→ AIM: Revise each of the records below so that "bounding box" becomes "bounding rectangle" and nothing else changes. Leave the pictures out of your answer.

#### DATA PROVIDED

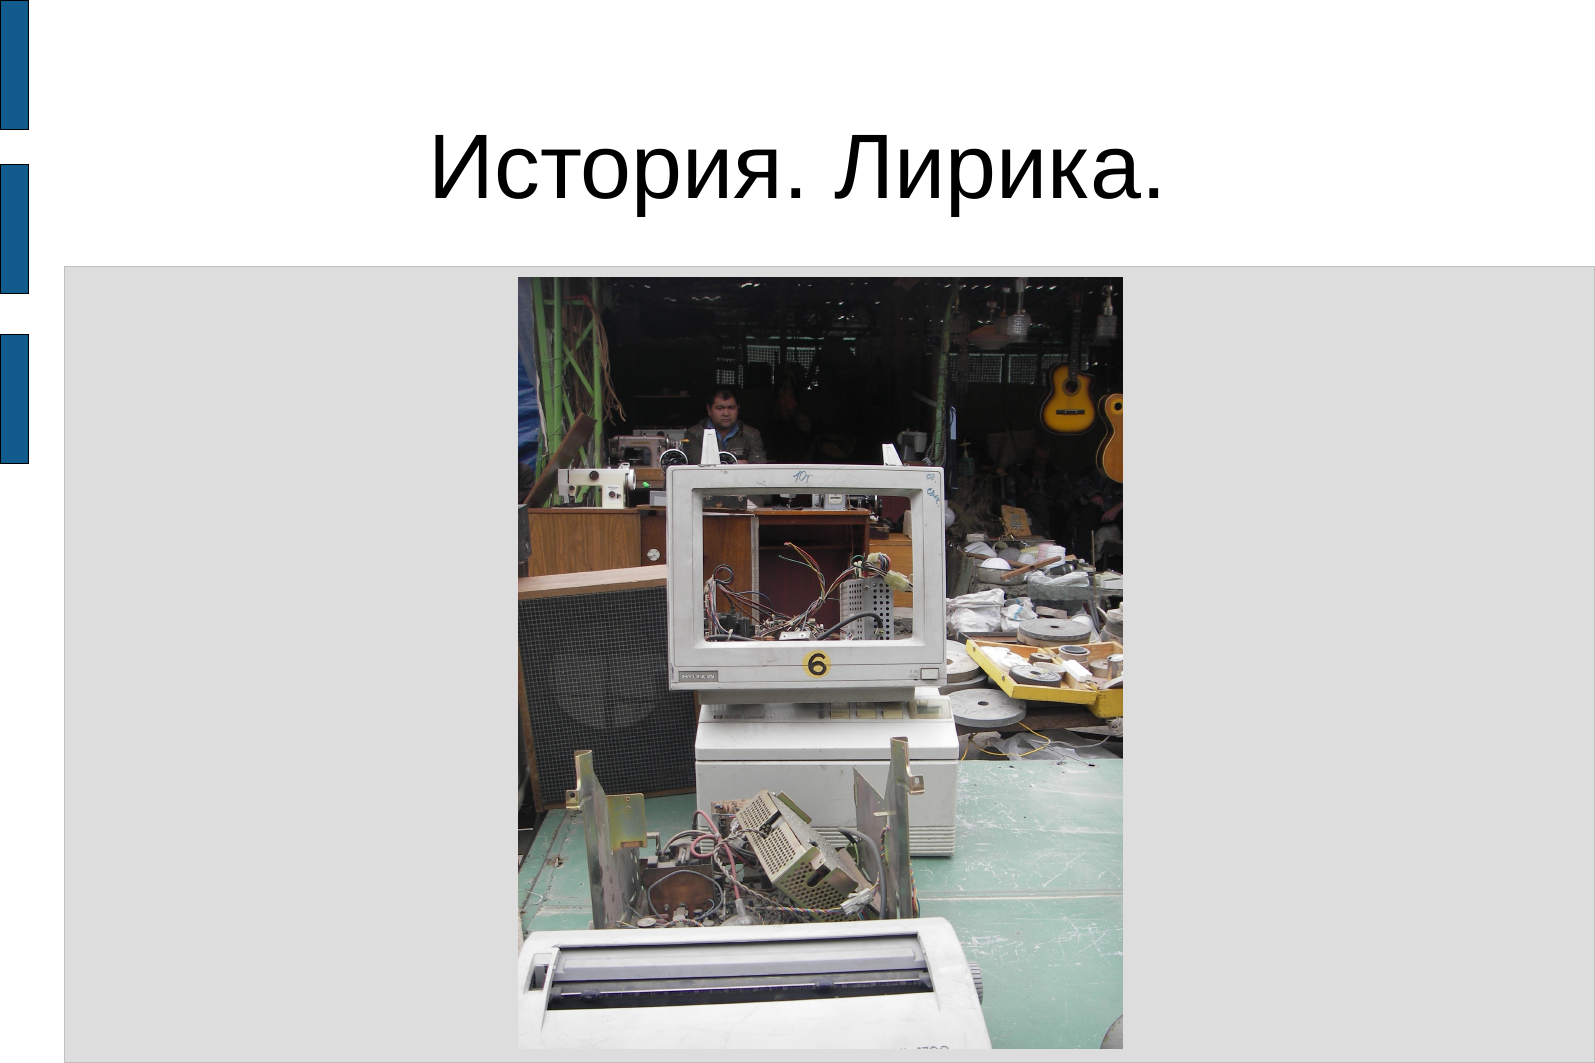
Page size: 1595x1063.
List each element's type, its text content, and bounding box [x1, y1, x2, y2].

picture [518, 277, 1123, 1049]
title История. Лирика. [117, 78, 1479, 256]
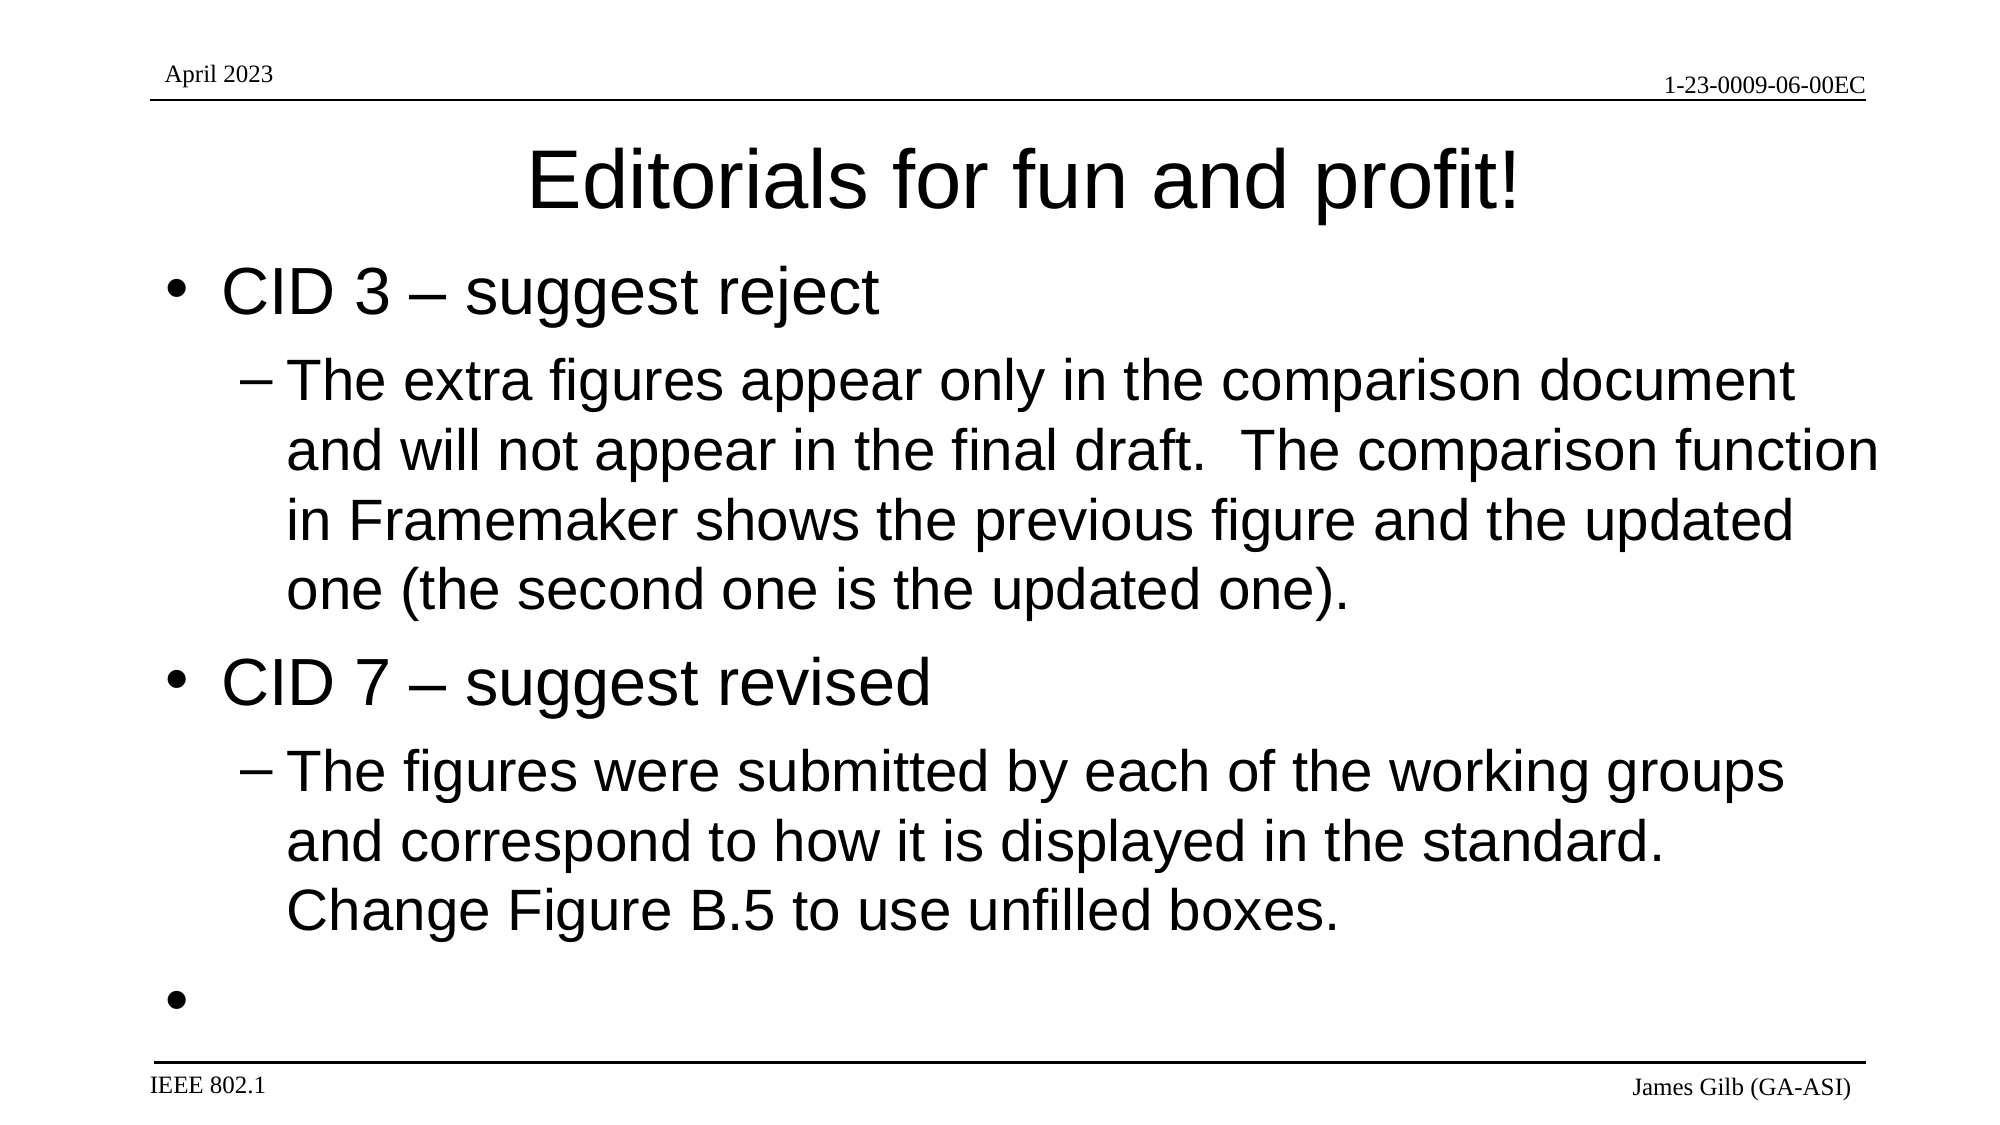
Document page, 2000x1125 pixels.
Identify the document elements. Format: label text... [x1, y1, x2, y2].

title Editorials for fun and profit! [149, 112, 1900, 238]
list CID 3 – suggest reject The extra figures appear only in the comparison document and will not appear in the final draft. The comparison function in Framemaker shows the previous figure and the updated one (the second one is the updated one). CID 7 – suggest revised The figures were submitted by each of the working groups and correspond to how it is displayed in the standard. Change Figure B.5 to use unfilled boxes. [149, 239, 1900, 1051]
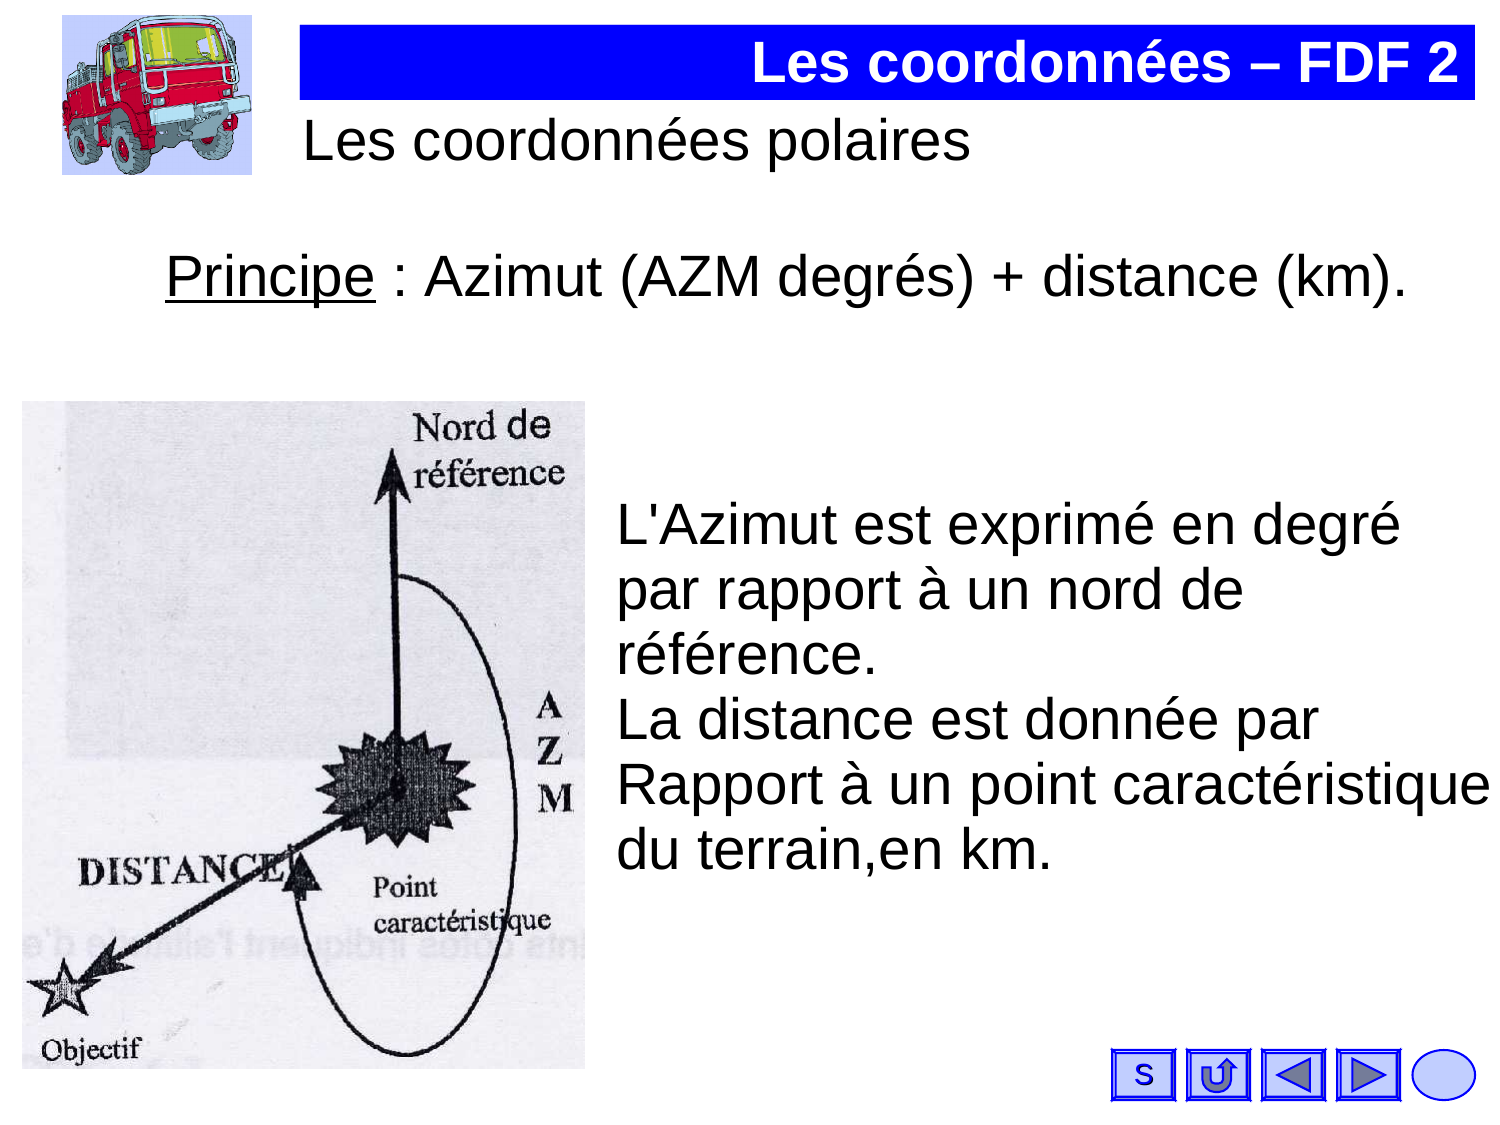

########

→ ANSWER TO THE EXERCISE:
Page size: 1595x1063.
List each element's type, its text content, and bounding rectangle [x1, y1, x2, y2].

picture [518, 277, 1123, 1049]
title История. Лирика. [117, 78, 1479, 256]
Document page, 2000x1125 pixels.
Identify the document elements. Format: label text... [x1, y1, x2, y2].

title Editorials for fun and profit! [149, 112, 1900, 238]
list CID 3 – suggest reject The extra figures appear only in the comparison document and will not appear in the final draft. The comparison function in Framemaker shows the previous figure and the updated one (the second one is the updated one). CID 7 – suggest revised The figures were submitted by each of the working groups and correspond to how it is displayed in the standard. Change Figure B.5 to use unfilled boxes. [149, 239, 1900, 1051]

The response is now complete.